課題一覧:
1. マーラーの和音分析に関する文章に名前が出てくる作曲家を、一人残らず挙げてください。
2. マーラーの和音分析に関する文章を、最後の文の後から引き継いで書き進めること。

提示文:
■ ■ ■
以下では、分析の概要と上記のアーカイブファイルに含まれる各ファイルとの対応づけを記述します。

このような和音の出現頻度に関する量的分析は音楽情報処理分野ではありふれたものであると思います。このブログで以前言及したものでは、Tonal Theory for the Digital Age, Computing inMusicology 15 (2007-08)には、Eva Ferkova et al., Chordal Evaluation in MIDI-Based Harmonic Analysis: Mozart, Schubert, and Brahms があり、その中で報告された分析の一部として、和音のラベリングと頻度の分析が含まれますが、マーラーの作品について同様の分析が行われたことがあるかどうかは寡聞にして知りません。もしご存じの方がいらっしゃればご教示頂ければ幸いです。

いずれにせよ、時系列に添ったプロセスである音楽に対して、このように静的かつ巨視的な情報に基づく量的・統計的分析が語ることがごく限られていることは言うまでもなく明らかなことと思われます。また、以下の結果は分析の手始めに過ぎず、この結果に基づいて更に分析を行っていく必要があり、実際にその後若干の追加の実験も行っていますが、これまで多くの優れた分析者が直観的に把握してきたマーラーの作品の特性のうちのごく僅かな部分であっても、データに基づく検証が行われることには一定の意味があるものと考え、ささやかなものではありますが、まずは最初の分析結果を公開する次第です。(2020.2.23記)
■ ■ ■
データ:

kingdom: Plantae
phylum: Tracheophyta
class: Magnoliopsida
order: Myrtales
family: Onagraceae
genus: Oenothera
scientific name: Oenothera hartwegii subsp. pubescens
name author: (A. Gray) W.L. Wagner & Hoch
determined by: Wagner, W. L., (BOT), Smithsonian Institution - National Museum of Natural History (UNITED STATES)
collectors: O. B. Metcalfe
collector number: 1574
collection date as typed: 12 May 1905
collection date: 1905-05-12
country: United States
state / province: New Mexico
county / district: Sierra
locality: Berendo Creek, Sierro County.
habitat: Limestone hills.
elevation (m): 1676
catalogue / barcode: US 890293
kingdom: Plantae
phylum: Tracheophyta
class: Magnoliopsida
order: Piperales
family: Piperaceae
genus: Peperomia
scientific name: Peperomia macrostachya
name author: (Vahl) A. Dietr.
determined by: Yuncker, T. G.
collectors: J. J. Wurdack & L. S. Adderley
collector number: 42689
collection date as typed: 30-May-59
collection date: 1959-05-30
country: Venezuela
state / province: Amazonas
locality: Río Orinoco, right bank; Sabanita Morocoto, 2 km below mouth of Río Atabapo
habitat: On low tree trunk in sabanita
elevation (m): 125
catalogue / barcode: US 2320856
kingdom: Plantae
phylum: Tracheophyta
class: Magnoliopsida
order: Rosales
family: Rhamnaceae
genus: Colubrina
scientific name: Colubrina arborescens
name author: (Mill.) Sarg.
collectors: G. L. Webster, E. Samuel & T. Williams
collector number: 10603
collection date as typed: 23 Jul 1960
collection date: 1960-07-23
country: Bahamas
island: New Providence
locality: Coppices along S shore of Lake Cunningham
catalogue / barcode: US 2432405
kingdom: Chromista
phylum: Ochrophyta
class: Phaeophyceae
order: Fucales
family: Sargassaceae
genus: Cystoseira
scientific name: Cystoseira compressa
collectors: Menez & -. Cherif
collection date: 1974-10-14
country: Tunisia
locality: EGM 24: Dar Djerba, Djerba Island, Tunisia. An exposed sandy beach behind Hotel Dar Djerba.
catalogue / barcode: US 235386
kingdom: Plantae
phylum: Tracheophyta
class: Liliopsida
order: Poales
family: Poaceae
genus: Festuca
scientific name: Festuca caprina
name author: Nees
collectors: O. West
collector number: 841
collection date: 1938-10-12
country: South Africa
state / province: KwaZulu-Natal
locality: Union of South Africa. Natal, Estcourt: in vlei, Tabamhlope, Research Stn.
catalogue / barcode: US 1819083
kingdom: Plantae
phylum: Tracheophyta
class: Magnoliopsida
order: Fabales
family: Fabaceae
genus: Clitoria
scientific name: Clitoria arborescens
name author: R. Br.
■ ■ ■
解答一覧:
1. Mozart、Schubert、Brahms、マーラー

2.
1.対象データ
・マーラーの作品:重心計算や調性推定で用いた全交響曲のMIDIデータ(楽章毎)
  合計50ファイル⇒カテゴリ2

・比較対照用の作品:以下の作品のMIDIデータ(楽章毎。合計71ファイル)
 便宜的に4つのカテゴリに分類し、クラスタ分析結果との照合を行った。

 カテゴリ1:近現代の作品
  アイヴズ 答えのない質問
  シベリウス 交響曲第2番、7番、タピオラ
  ヴェーベルン パッサカリア
  ショスタコーヴィチ 交響曲第10番
  スクリャービン 交響曲第3番
  シュニトケ 交響曲第5番=合奏協奏曲第4番第1楽章
 カテゴリ3:ロマン派
  ブラームス 交響曲第2番、3番、4番
  ブルックナー 交響曲第5番、7番、9番
  フランク 交響曲
  スメタナ わが祖国
 カテゴリ4:古典派
  ハイドン 交響曲第104番
  モーツァルト 交響曲第38番、39番、40番、41番 
 カテゴリ5:前期ロマン派
  シューマン 交響曲第3番

2.分析に用いた特徴量:上記MIDIデータの各拍毎の以下の和音(コード)の出現割合
 単音、重音:完全五度、長二度、短三度、長三度、短二度、増四度
 短三和音、長三和音、属七和音、属九和音、付加六、イタリアの増六
 減三和音、増三和音、長七和音、トリスタン和音、フランスの増六

3.分析手法
 分析はすべてR言語(version.3.6.2, 2019-12-12版)を用いて行った。
 分析履歴をアーカイブに含めた。(hist.txt)
 A.主成分分析:prcompを使用。標準化を行う(scale=TRUE)。
  説明率80%⇒第9主成分までについて負荷と主成分得点を計算。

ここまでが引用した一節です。